We may be the light of the world, but we don’t create that light. It is a gift from God–God who is beyond us, within us, and among us. In order to let our light shine, we must take time to receive the gift–to absorb the light of God’s love. As a community, we gather on Sunday mornings–and some Sunday evenings and throughout the week–to absorb God’s light: seeking illumination from scripture, singing our hearts open, allowing hope to be kindled in our prayers, loving each other into wholeness. In these urgent and sometimes frantic times, we need to slow down enough to absorb God’s light.

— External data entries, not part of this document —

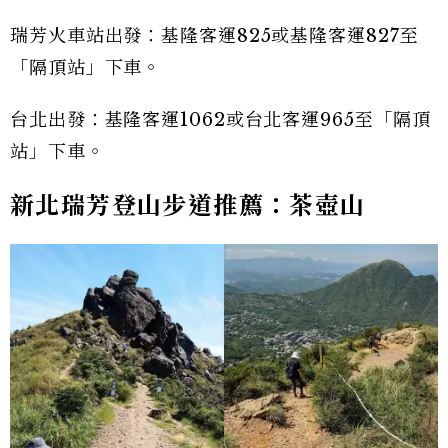
瑞芳火車站出發：基隆客運825或基隆客運827至
「隔頂站」下車。
台北出發：基隆客運1062或台北客運965至「隔頂
站」下車。
新北瑞芳登山步道推薦：茶壺山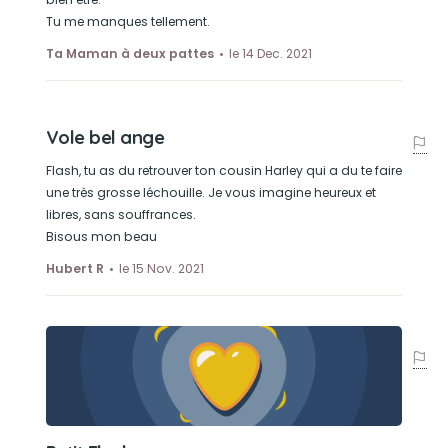
Tu me manques tellement.
Ta Maman à deux pattes
le 14 Dec. 2021
Vole bel ange
Flash, tu as du retrouver ton cousin Harley qui a du te faire
une très grosse léchouille. Je vous imagine heureux et
libres, sans souffrances.
Bisous mon beau
Hubert R
le 15 Nov. 2021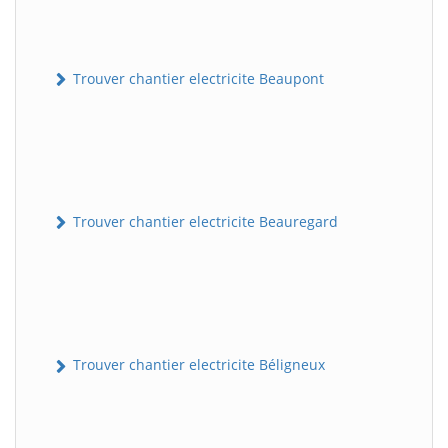
Trouver chantier electricite Beaupont
Trouver chantier electricite Beauregard
Trouver chantier electricite Béligneux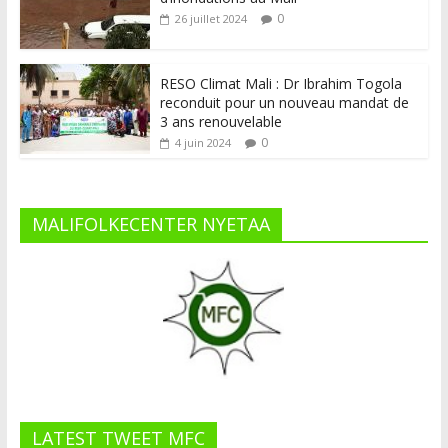
0
26 juillet 2024
RESO Climat Mali : Dr Ibrahim Togola
reconduit pour un nouveau mandat de
3 ans renouvelable
0
4 juin 2024
MALIFOLKECENTER NYETAA
LATEST TWEET MFC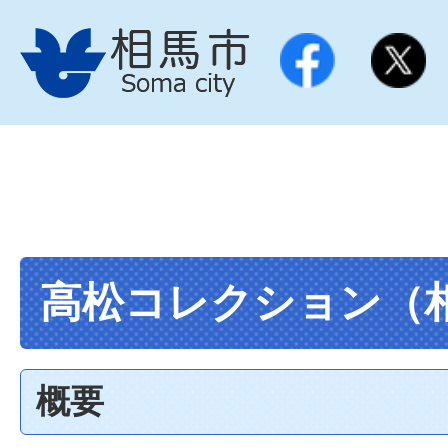
高松コレクション（
概要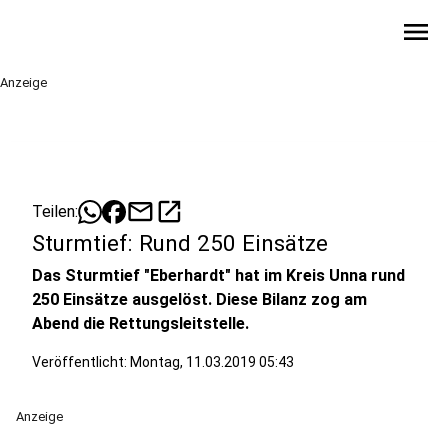
menu
Anzeige
mail
open_in_new
Teilen:
Sturmtief: Rund 250 Einsätze
Das Sturmtief "Eberhardt" hat im Kreis Unna rund
250 Einsätze ausgelöst. Diese Bilanz zog am
Abend die Rettungsleitstelle.
Veröffentlicht:
Montag, 11.03.2019 05:43
Anzeige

This light we absorb is not just for us; we are called to reflect it into the world, so others may see it, absorb it, and discover it within themselves. We reflect God’s light when we act in love–when we reach out to someone who has been excluded, when we offer food and shelter and hope to vulnerable immigrants, when we refuse to demonize even those who demonize us. We reflect God’s love when we share our resources to help koalas in Australia, when we visit a friend who is grieving.
Absorb, reflect–and there’s one more. When the sun’s rays come into the earth’s atmosphere, they are refracted–bent–by what they encounter. They are bent by droplets of water in the air–revealing a rainbow we otherwise could not see. They are bent by clouds and atmospheric dust, yielding the glorious colors of sunset. They are bent by the miraculously complex lenses of our eyes, so we can create images in our brains, and by camera lenses that enable us to capture glimpses of the beauty of creation.
We, as Christ’s church, are called to be refractors of God’s light–to be the water droplets that reveal a rainbow of hope, the camera lens that captures a glimpse of deeper truth so it can be shared. We are not called to be rose-colored glasses, putting a happy tint on reality so we can pretend everything is fine. Instead, we are called to shine light into places of pain and injustice–illuminating realities we might rather not see. And, we are called to refract that light through a lens of faith–revealing signs of hope hidden beneath layers of despair.
Yesterday, I brought my lawnmower with its dull blade, my audio speaker that won’t recharge, and my jacket with a broken zipper to First Parish for the Repair Cafe, sponsored by Transition Framingham and the Rotary Club. I stood in their fellowship hall, sipping tea, chatting with Edwards Church members and Open Spirit folks, watching volunteers fix my broken stuff.
Ah, I thought, this is what I mean by refracting light. Transition Framingham folks are committed to raising awareness about the urgent crisis of global climate change–shining the light of truth on a terrifying reality. They don’t stop there; they refuse to leave us in despair. They refract the light, bending it so we can see new possibilities for joyous living with a lower carbon footprint. Instead of bemoaning our culture’s wastefulness, they illuminate the path toward a transformed culture–where we leave our isolated homes full of stuff and come together to help each other. Light refracted through the lens of community, revealing joy.
When 23 members of Edwards Church and Ministerio El Toque del Maestro attended Greater Framingham Church’s MLK breakfast a few weeks ago, they were refracting light. Acknowledging how much work we need to do to dismantle racism and build a multi-cultural society, they shared a meal together, translated for each other, laughed at awkward efforts to talk in a second or third language. They refracted light through a lens of good will, revealing a glimpse of what our world could be like.
You, Jesus says, are the light of the world–not by yourself but in community, not through your own power but as a gift from God. May we absorb the gift of God’s light. May we reflect that light through our acts of compassion and caring. May we refract light through the lens of truth and faith, revealing God’s love breaking in to our world. Amen.